“Silent treatment?” I continue. “Really?”

A nervous thrill races through me.

He steps forward, and I step back. I silently curse myself for it.

“Run and I’ll chase you, love.” A promise. A threat.

Yet, this is my find. I found Matt. Snuck into his room and got him to talk. Not Caleb.

I don’t need him fighting my battles for me or getting in more trouble with the detective—who very well could’ve followed him here.

So, yeah. I turn and run, knowing that I just have to make it under the gate and to Riley’s car.

I barely make it halfway there.

He grabs me from behind, and I have a flash of déjà vu. It abruptly ends when he twists. We land on his side, barely anything more than a graceful tumble, and he rolls me onto my back.

An animalistic urge surges through me. I kick at him, my knee coming very close to his groin. He lets out a huff and captures one of my wrists, bringing it above my head.

The panic is blind now. Too similar to having my wrists contained—something I shouldn’t remember—and my fight doubles. He’s flush against me in the grass, but I manage to slip the knife out. Flip it open.

He only stills when I press it to his throat.

Great and terrible things.

“Easy,” he murmurs. “You going to kill me, Margo?”

I can’t even fucking speak. I open my mouth, but no words come out. I’m being strangled by panic, my heart racing too fast. I keep tugging on my wrist, over and over. That and the knife. The sharpness of it indenting his skin but not cutting. He has more self-control than Matt. He hasn’t moved or flinched.

Little broken boy isn’t afraid of pain.

That thought comes out of nowhere. Someone said that to me, once. Or… around me.

I gasp, the sob breaking past my barriers. “Let—go—”

He does.

I pull my arm back to my chest, cradling it between us. I still can’t breathe. I thought it might help, but he’s still here, the knife is still in my hand, and a thousand pounds sit on my chest.

“Panic attack,” I manage.

His fingers curl around the knife, moving it away from his throat. Slowly, his weight lifts off me, and then I’m in the air, curling into a ball in his arms.

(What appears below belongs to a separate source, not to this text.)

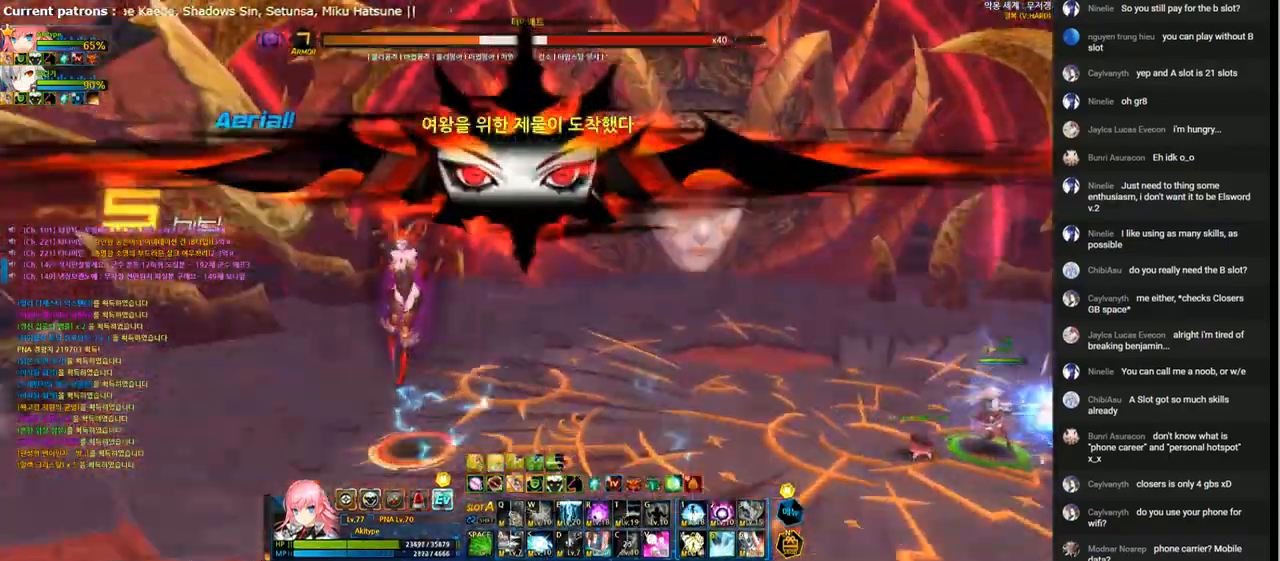
{"keys": [], "events": []}
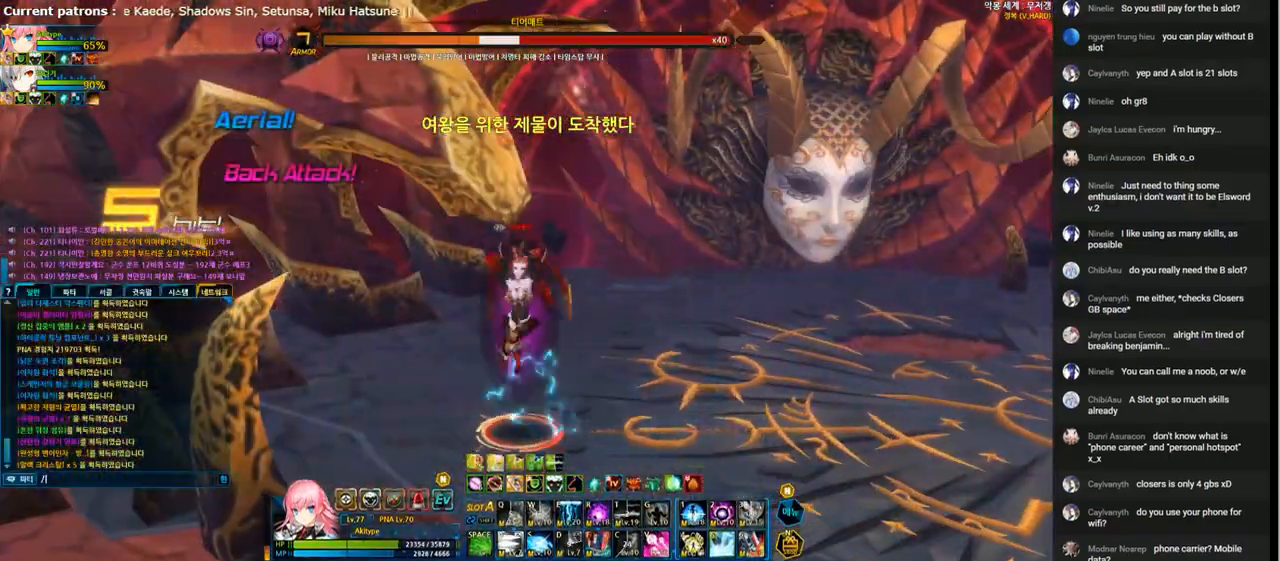
{"keys": ["f"], "events": [[67, "x", "down"], [133, "x", "up"], [233, "f", "down"], [267, "c", "down"], [333, "f", "up"], [400, "c", "up"], [467, "f", "down"]]}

“You’re okay,” he says in my ear. “Safe.”

I laugh. “No such thing.”

He carries me to a door next to the gate.

“How did you get in?”

“I jumped the fence,” he says. “But it’s easier to leave when the lock is on our side.” He’s quiet for a moment. Riley’s car is gone—he must’ve sent her away—and his car is in its place. “You’re trembling.”

“It’s cold,” I lie.

I’m freaked out. Not just because of Caleb, but the figurine in my pocket, Matt’s supposed alibi, and whatever’s at the diner.

If I ask, he might tell me. Or… he might lie, too.